The bed is narrow, old quilts piled high, the mattress soft with years. I stretch out on one side, careful to leave space, and she slides in on the other, her back to me, shoulders tense at first. The quilts are heavy, warm, and the sound of her breath fills the room.
We don’t speak. We don’t touch. Not at first.
But sometime in the night, she shifts, and I feel the brush of her hand against my arm, the faint heat of her body closer now. My instinct is to pull her in, to claim what every bone in me screams for, but I don’t. I stay still, and I let her make the move.
When she curls back against me, tucking herself into the hollow of my chest, I breathe in the scent of her hair—woodsmoke and snow and something I’ll never name without sounding like a fool. My arm finds its place around her waist, not pulling, just resting there, and finally, sleep comes without a fight.
In the morning, light filters through the frost-rimed window, pale and cold. She’s still in my arms, her hair tangled, her breathing steady. I don’t move, afraid that if I do, she’ll vanish, and I’ll wake to find the bed empty, the lodge cold again.
She stirs eventually, blinking up at me with a half-smile that doesn’t belong to anyone else. “You’re warm,” she mutters.
“You steal blankets,” I counter.
She laughs, soft, almost shy, and the sound cracks something deep in my chest that I didn’t know was still sealed shut.
We don’t speak of love. We don’t speak of tomorrow. But in the quiet of that morning, with her pressed against me and the snow beginning to melt on the eaves, I know we’ve built something fragile and real, something that doesn’t need contracts or signatures.
For once, I don’t fear that it will break. I only fear that I’ll wake and find it was a dream.
CHAPTER 23
CLARA
The morning after feels too good to be real. There’s a softness in the air, a hush that isn’t just the snow muffling sound, but something that seems to seep into the walls of the lodge itself. I wake with Dralgor’s arm still heavy around me, my cheek pressed to the warmth of his chest, his breathing steady in that deep way of someone who doesn’t often let themselves rest. For a moment, I stay there, not thinking, not planning, just existing in the kind of comfort I thought I’d buried with Gran.
But peace has a way of shattering fast.
By midmorning, the knock comes. Heavy, sharp, and far too official. Dralgor stiffens before he even opens his eyes, and by the time I slide out of bed to grab my robe, his expression has gone from relaxed to carved stone.
When I open the door, Thomas is standing there with a fox’s smile and a roll of parchment under his arm, flanked by two men I don’t recognize. They look like the kind who wear cheap suits to make up for cheaper morals, and the sight of them on my porch makes my stomach sink.
“Well, isn’t this cozy,” Thomas says, his eyes flicking past me into the lodge as if he’s looking for proof of something. “Goodmorning, Clara.
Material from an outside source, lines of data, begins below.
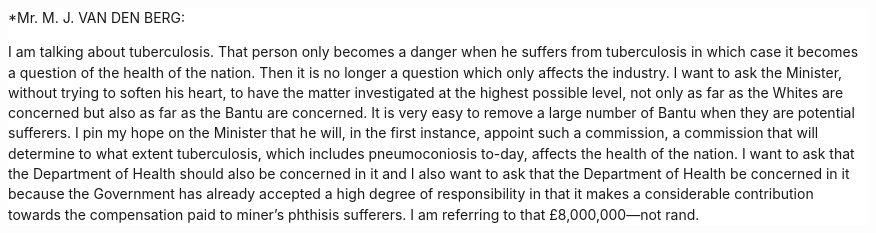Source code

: </speech>

<speech by="#van_den_berg">

<from>*Mr. <person refersTo="hansard_za">M. J. VAN DEN BERG</person>:</from>

<p>I am talking about tuberculosis. That person only becomes a danger when he suffers from tuberculosis in which case it becomes a question of the health of the nation. Then it is no longer a question which only affects the industry. I want to ask the Minister, without trying to soften his heart, to have the matter investigated at the highest possible level, not only as far as the Whites are concerned but also as far as the Bantu are concerned. It is very easy to remove a large number of Bantu when they are potential sufferers. I pin my hope on the Minister that he will, in the first instance, appoint such a commission, a commission that will determine to what extent tuberculosis, which includes pneumoconiosis to-day, affects the health of the nation. I want to ask that the Department of Health should also be concerned in it and I also want to ask that the Department of Health be concerned in it because the Government has already accepted a high degree of responsibility in that it makes a considerable contribution towards the compensation paid to miner&#x2019;s phthisis sufferers. I am referring to that &#x00A3;8,000,000&#x2014;not rand.</p>
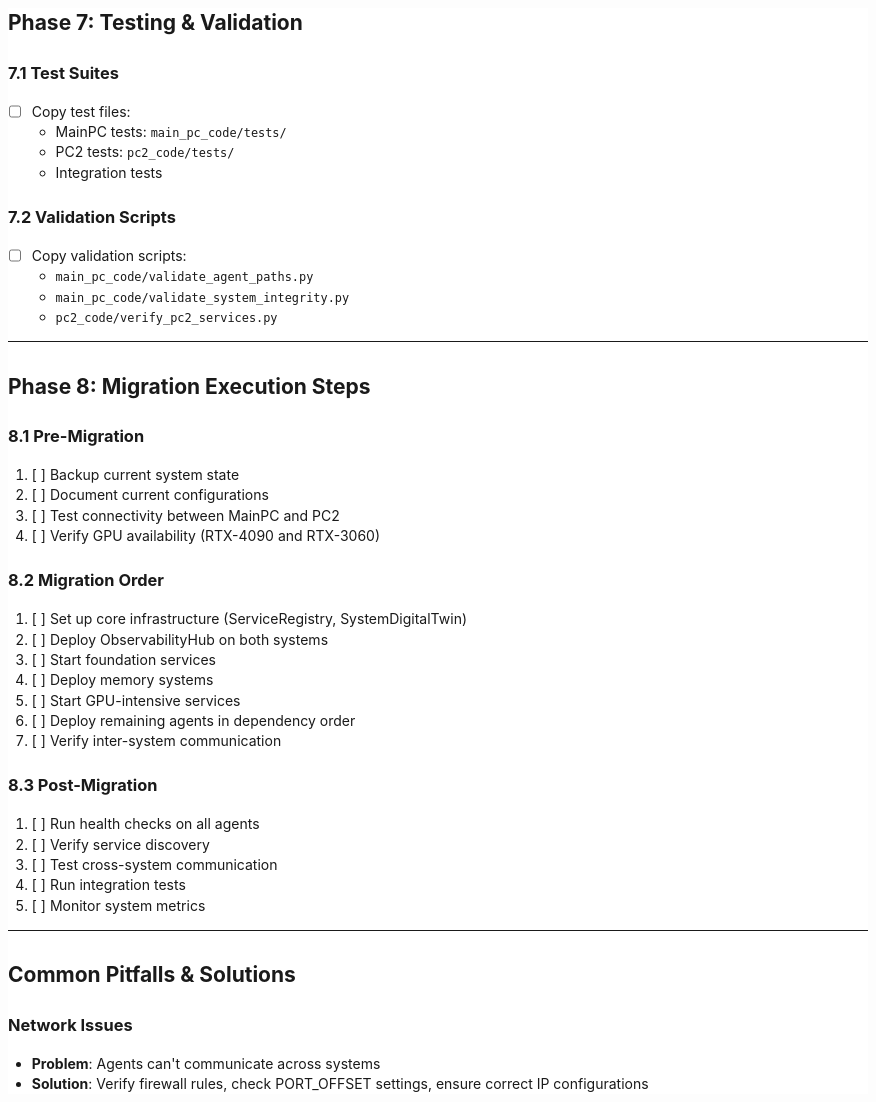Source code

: 
## Phase 7: Testing & Validation

### 7.1 Test Suites
- [ ] Copy test files:
  - MainPC tests: `main_pc_code/tests/`
  - PC2 tests: `pc2_code/tests/`
  - Integration tests

### 7.2 Validation Scripts
- [ ] Copy validation scripts:
  - `main_pc_code/validate_agent_paths.py`
  - `main_pc_code/validate_system_integrity.py`
  - `pc2_code/verify_pc2_services.py`

---

## Phase 8: Migration Execution Steps

### 8.1 Pre-Migration
1. [ ] Backup current system state
2. [ ] Document current configurations
3. [ ] Test connectivity between MainPC and PC2
4. [ ] Verify GPU availability (RTX-4090 and RTX-3060)

### 8.2 Migration Order
1. [ ] Set up core infrastructure (ServiceRegistry, SystemDigitalTwin)
2. [ ] Deploy ObservabilityHub on both systems
3. [ ] Start foundation services
4. [ ] Deploy memory systems
5. [ ] Start GPU-intensive services
6. [ ] Deploy remaining agents in dependency order
7. [ ] Verify inter-system communication

### 8.3 Post-Migration
1. [ ] Run health checks on all agents
2. [ ] Verify service discovery
3. [ ] Test cross-system communication
4. [ ] Run integration tests
5. [ ] Monitor system metrics

---

## Common Pitfalls & Solutions

### Network Issues
- **Problem**: Agents can't communicate across systems
- **Solution**: Verify firewall rules, check PORT_OFFSET settings, ensure correct IP configurations
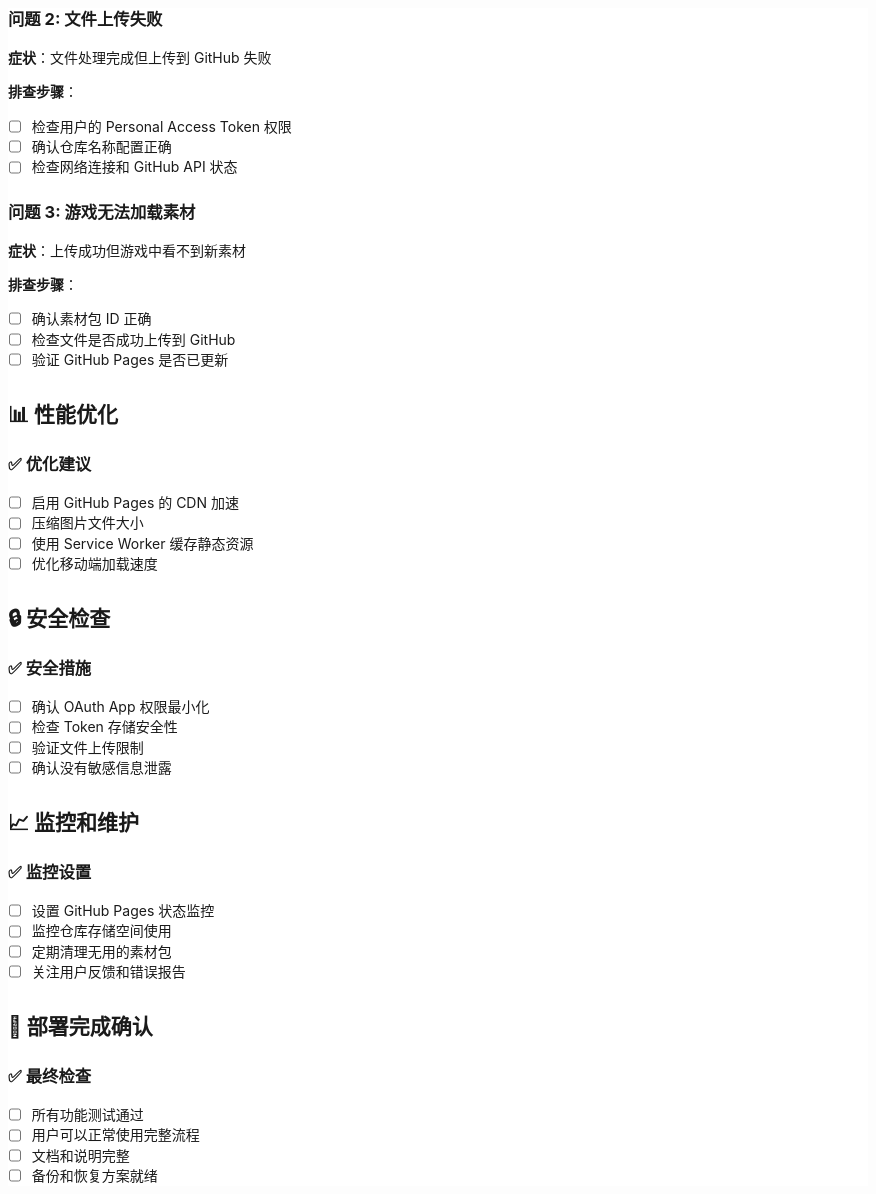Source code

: ### 问题 2: 文件上传失败
**症状**：文件处理完成但上传到 GitHub 失败

**排查步骤**：
- [ ] 检查用户的 Personal Access Token 权限
- [ ] 确认仓库名称配置正确
- [ ] 检查网络连接和 GitHub API 状态

### 问题 3: 游戏无法加载素材
**症状**：上传成功但游戏中看不到新素材

**排查步骤**：
- [ ] 确认素材包 ID 正确
- [ ] 检查文件是否成功上传到 GitHub
- [ ] 验证 GitHub Pages 是否已更新

## 📊 性能优化

### ✅ 优化建议
- [ ] 启用 GitHub Pages 的 CDN 加速
- [ ] 压缩图片文件大小
- [ ] 使用 Service Worker 缓存静态资源
- [ ] 优化移动端加载速度

## 🔒 安全检查

### ✅ 安全措施
- [ ] 确认 OAuth App 权限最小化
- [ ] 检查 Token 存储安全性
- [ ] 验证文件上传限制
- [ ] 确认没有敏感信息泄露

## 📈 监控和维护

### ✅ 监控设置
- [ ] 设置 GitHub Pages 状态监控
- [ ] 监控仓库存储空间使用
- [ ] 定期清理无用的素材包
- [ ] 关注用户反馈和错误报告

## 🎉 部署完成确认

### ✅ 最终检查
- [ ] 所有功能测试通过
- [ ] 用户可以正常使用完整流程
- [ ] 文档和说明完整
- [ ] 备份和恢复方案就绪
I thought it was only right you hear it from me before the clerk posts it to the board.” He taps the parchment. “Countersuit’s been filed. Land rights in Dralgor Veyr’s name, and by extension, his representative’s. Which would be me.”
I stare at him, heat rising in my chest. “You’re out of your mind.”
“Am I? The contracts are murky, sweetheart. You know that. But a judge loves a clean argument, and I’ve got one ready.”
Dralgor appears behind me, bare-chested still, but no less formidable. His eyes lock on Thomas, and the smugness drains a shade from the man’s face. “You don’t represent me,” Dralgor says, his voice low enough that the floorboards seem to take notice.
“You fired me,” Thomas answers smoothly, though his eyes twitch. “But contracts, Dralgor. You signed one back when I came on. Representation clause. I can still act until the court says otherwise.”
I feel my throat tighten. It’s legalese, sure, but I’ve seen enough in my years teaching bratty teenagers how to parse fine print to know he’s not bluffing. He’s twisting truth into a rope, and he means to hang both of us with it.
“Get off my porch,” I snap, shoving the door.
Thomas lets me slam it in his face, but not before his grin flickers back, sharp as an icicle. His voice carries even through the wood. “See you in court, Clara.”